Xencor Reacquires CD20 x CD3 Bispecific T-Cell Engager

Xencor, Inc., a biopharmaceutical company based in Pasadena, California, announced on June 13, 2024, that it will regain exclusive global rights to plamotamab, a CD20 x CD3 bispecific T-cell engager. This decision follows the completion of Phase 1 clinical trials for plamotamab in treating hematologic cancers. Initially, in 2021, Xencor had entered into a collaboration and licensing agreement with Janssen Biotech, Inc., under which Janssen held rights to develop and commercialize plamotamab, along with other B-cell targeting bispecific antibodies designed to conditionally activate T cells via the CD28 co-stimulatory receptor. Xencor successfully completed patient enrollment for the Phase 1 study of plamotamab by the end of 2023.

Janssen has now decided to terminate its rights to plamotamab while retaining rights to other B-cell targeting CD28 bispecific antibodies, specifically JNJ-9401 (PSMA x CD28) and JNJ-1493 (CD20 x CD28).
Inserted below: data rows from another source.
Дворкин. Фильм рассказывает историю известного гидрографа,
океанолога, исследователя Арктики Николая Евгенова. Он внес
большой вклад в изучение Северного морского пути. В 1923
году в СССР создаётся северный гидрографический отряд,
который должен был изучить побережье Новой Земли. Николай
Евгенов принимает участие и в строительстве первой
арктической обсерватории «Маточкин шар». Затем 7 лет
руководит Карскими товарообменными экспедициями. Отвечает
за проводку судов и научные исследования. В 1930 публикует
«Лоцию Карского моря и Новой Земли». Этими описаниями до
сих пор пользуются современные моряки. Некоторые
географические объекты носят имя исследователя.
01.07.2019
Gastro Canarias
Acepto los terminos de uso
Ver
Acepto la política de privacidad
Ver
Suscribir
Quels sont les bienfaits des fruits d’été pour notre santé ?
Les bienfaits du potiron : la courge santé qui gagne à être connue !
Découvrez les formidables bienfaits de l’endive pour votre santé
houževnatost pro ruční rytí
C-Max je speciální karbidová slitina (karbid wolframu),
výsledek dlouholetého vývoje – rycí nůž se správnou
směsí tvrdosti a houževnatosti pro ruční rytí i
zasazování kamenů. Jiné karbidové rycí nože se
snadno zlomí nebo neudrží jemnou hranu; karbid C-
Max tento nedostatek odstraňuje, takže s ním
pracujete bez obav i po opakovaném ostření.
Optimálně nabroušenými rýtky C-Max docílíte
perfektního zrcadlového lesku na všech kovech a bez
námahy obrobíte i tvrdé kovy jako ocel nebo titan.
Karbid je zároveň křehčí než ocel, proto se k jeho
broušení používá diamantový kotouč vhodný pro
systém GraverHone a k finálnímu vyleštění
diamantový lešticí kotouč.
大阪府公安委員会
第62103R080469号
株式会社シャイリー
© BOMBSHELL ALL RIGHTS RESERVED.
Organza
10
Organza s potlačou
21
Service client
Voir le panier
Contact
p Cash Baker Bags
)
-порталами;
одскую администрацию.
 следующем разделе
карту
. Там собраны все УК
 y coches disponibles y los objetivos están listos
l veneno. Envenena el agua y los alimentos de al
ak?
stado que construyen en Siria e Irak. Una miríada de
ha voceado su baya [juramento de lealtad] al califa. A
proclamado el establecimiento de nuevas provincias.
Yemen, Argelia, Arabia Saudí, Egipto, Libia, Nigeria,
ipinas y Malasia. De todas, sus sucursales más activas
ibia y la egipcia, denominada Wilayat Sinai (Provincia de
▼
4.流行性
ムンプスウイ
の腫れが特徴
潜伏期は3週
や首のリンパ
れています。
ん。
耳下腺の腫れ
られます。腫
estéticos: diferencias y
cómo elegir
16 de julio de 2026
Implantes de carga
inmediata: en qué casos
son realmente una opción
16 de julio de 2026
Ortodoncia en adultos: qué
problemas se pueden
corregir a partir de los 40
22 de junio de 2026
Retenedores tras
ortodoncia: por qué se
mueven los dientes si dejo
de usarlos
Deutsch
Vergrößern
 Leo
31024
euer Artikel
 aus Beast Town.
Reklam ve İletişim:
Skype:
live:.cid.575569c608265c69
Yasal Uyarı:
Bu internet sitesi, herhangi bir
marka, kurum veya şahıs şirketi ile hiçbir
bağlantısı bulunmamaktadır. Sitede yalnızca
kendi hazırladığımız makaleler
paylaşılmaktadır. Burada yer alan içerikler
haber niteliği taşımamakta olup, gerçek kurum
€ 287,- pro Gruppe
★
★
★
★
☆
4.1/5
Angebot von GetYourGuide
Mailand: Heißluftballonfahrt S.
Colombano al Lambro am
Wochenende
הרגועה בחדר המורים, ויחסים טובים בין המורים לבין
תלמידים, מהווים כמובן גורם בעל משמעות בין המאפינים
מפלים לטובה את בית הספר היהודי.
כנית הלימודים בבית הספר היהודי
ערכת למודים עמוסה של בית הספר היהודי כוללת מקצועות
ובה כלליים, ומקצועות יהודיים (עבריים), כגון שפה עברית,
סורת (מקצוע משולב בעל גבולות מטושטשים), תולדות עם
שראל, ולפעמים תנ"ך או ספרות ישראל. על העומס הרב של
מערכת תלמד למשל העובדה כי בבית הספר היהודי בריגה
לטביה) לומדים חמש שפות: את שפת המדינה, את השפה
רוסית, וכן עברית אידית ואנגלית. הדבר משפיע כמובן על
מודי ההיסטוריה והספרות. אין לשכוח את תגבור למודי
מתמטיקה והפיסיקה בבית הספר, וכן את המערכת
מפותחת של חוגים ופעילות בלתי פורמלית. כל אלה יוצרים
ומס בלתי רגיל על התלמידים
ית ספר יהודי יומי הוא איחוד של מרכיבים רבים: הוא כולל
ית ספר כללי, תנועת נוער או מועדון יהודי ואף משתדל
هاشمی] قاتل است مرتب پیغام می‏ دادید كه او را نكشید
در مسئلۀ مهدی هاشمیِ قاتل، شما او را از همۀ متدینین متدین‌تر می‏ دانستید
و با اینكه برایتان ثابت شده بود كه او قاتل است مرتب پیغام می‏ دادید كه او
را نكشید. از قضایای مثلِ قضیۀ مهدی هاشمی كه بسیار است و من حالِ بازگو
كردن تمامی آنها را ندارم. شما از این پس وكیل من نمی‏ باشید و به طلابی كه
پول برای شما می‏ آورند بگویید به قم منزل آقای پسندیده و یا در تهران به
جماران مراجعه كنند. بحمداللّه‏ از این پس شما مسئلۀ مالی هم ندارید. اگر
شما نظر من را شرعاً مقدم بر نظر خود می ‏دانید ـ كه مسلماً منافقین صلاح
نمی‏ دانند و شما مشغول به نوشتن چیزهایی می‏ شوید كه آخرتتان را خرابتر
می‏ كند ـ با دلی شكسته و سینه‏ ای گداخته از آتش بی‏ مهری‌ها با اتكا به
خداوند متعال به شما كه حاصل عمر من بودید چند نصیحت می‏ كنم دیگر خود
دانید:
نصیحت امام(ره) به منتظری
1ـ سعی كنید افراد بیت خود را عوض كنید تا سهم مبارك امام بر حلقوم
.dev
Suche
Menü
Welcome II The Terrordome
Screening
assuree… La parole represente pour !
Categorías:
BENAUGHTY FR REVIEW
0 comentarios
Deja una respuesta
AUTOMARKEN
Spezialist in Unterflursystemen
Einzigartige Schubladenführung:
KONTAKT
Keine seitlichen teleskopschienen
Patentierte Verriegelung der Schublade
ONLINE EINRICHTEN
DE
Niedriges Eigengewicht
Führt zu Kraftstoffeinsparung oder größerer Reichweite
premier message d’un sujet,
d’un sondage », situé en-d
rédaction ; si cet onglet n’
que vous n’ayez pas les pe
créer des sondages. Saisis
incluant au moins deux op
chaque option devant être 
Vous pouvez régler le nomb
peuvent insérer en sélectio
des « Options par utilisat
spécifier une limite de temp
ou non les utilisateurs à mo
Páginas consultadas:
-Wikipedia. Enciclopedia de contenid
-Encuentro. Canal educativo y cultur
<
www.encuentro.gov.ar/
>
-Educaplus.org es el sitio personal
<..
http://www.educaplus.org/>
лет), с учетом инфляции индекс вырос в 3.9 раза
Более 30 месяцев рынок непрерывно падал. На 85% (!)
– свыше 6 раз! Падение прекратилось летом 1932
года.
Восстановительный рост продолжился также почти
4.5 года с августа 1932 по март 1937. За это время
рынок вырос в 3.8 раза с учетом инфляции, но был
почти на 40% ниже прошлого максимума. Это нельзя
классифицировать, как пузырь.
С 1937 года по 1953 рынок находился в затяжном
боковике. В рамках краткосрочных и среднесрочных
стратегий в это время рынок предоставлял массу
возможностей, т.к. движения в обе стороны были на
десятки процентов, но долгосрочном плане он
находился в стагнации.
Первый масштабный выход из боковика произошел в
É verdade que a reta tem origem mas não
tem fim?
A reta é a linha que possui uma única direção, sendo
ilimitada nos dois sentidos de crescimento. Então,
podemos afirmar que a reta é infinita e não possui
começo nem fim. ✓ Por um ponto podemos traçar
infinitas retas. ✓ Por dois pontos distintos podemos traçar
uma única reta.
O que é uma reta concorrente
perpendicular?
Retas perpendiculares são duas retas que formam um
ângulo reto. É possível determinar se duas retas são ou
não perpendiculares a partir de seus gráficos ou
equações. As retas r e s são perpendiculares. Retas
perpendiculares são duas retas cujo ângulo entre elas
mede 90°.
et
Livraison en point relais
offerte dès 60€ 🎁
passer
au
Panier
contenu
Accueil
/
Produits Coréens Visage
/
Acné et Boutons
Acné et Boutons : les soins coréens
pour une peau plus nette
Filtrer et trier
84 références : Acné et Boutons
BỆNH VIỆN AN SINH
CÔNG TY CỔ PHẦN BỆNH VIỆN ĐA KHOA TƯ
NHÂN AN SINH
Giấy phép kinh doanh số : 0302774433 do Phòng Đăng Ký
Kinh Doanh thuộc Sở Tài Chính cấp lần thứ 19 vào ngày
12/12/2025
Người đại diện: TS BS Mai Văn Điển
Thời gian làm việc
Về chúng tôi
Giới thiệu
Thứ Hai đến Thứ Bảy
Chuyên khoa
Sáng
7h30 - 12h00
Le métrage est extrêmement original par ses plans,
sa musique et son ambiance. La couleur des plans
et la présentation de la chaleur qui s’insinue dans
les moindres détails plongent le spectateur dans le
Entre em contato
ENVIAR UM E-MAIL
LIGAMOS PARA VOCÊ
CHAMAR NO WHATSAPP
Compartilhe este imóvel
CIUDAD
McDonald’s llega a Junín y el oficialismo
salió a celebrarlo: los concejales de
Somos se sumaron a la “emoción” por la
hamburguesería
Bassil Dahiyat, President and CEO of Xencor, emphasized that plamotamab is poised for Phase 2 development and that the company will assess its potential to meet unmet medical needs. Dahiyat also underscored that Xencor's CD28 platform remains active in two ongoing collaborations with Janssen. These collaborations encompass JNJ-9401 and JNJ-1493, both of which entered clinical development in the fourth quarter of 2023 and target prostate cancer and B-cell malignancies respectively.

Under the existing collaboration agreements, Xencor and Janssen have conducted joint research to discover XmAb® bispecific antibodies targeting CD28 and other select targets. While Janssen holds exclusive global rights to develop and commercialize the products identified, it has progressed JNJ-9401 and JNJ-1493 into Phase 1 clinical trials. Xencor stands to benefit from development, regulatory, and sales-based milestone payments, alongside tiered royalties on net sales of approved products ranging from high-single to low-double digit percentages.

Upon achieving clinical proof-of-concept for each program, Xencor has the option to co-fund part of the development costs—20% for JNJ-9401 or 15% for JNJ-1493 and other B-cell targeting bispecifics. Additionally, Xencor can opt to perform up to 30% of detailing efforts in the United States. If these options are exercised, Xencor would be eligible for tiered royalties ranging from low-double digits to mid-teens percentages.

Plamotamab is an investigational bispecific antibody that leverages Xencor’s XmAb® technology. It contains domains that bind to CD20 and CD3, stimulating T cells to target and kill CD20-expressing cells effectively. Data from the Phase 1 study demonstrated that intravenously administered plamotamab was generally well tolerated and showed promising clinical activity in patients with B-cell malignancies.

Xencor is dedicated to developing engineered antibodies for treating cancer and other serious diseases. Over 20 candidates using the company's XmAb® technology are currently in clinical development, and three XmAb medicines are marketed through partnerships. Xencor's XmAb engineering technology facilitates small structural changes to proteins, leading to new therapeutic mechanisms.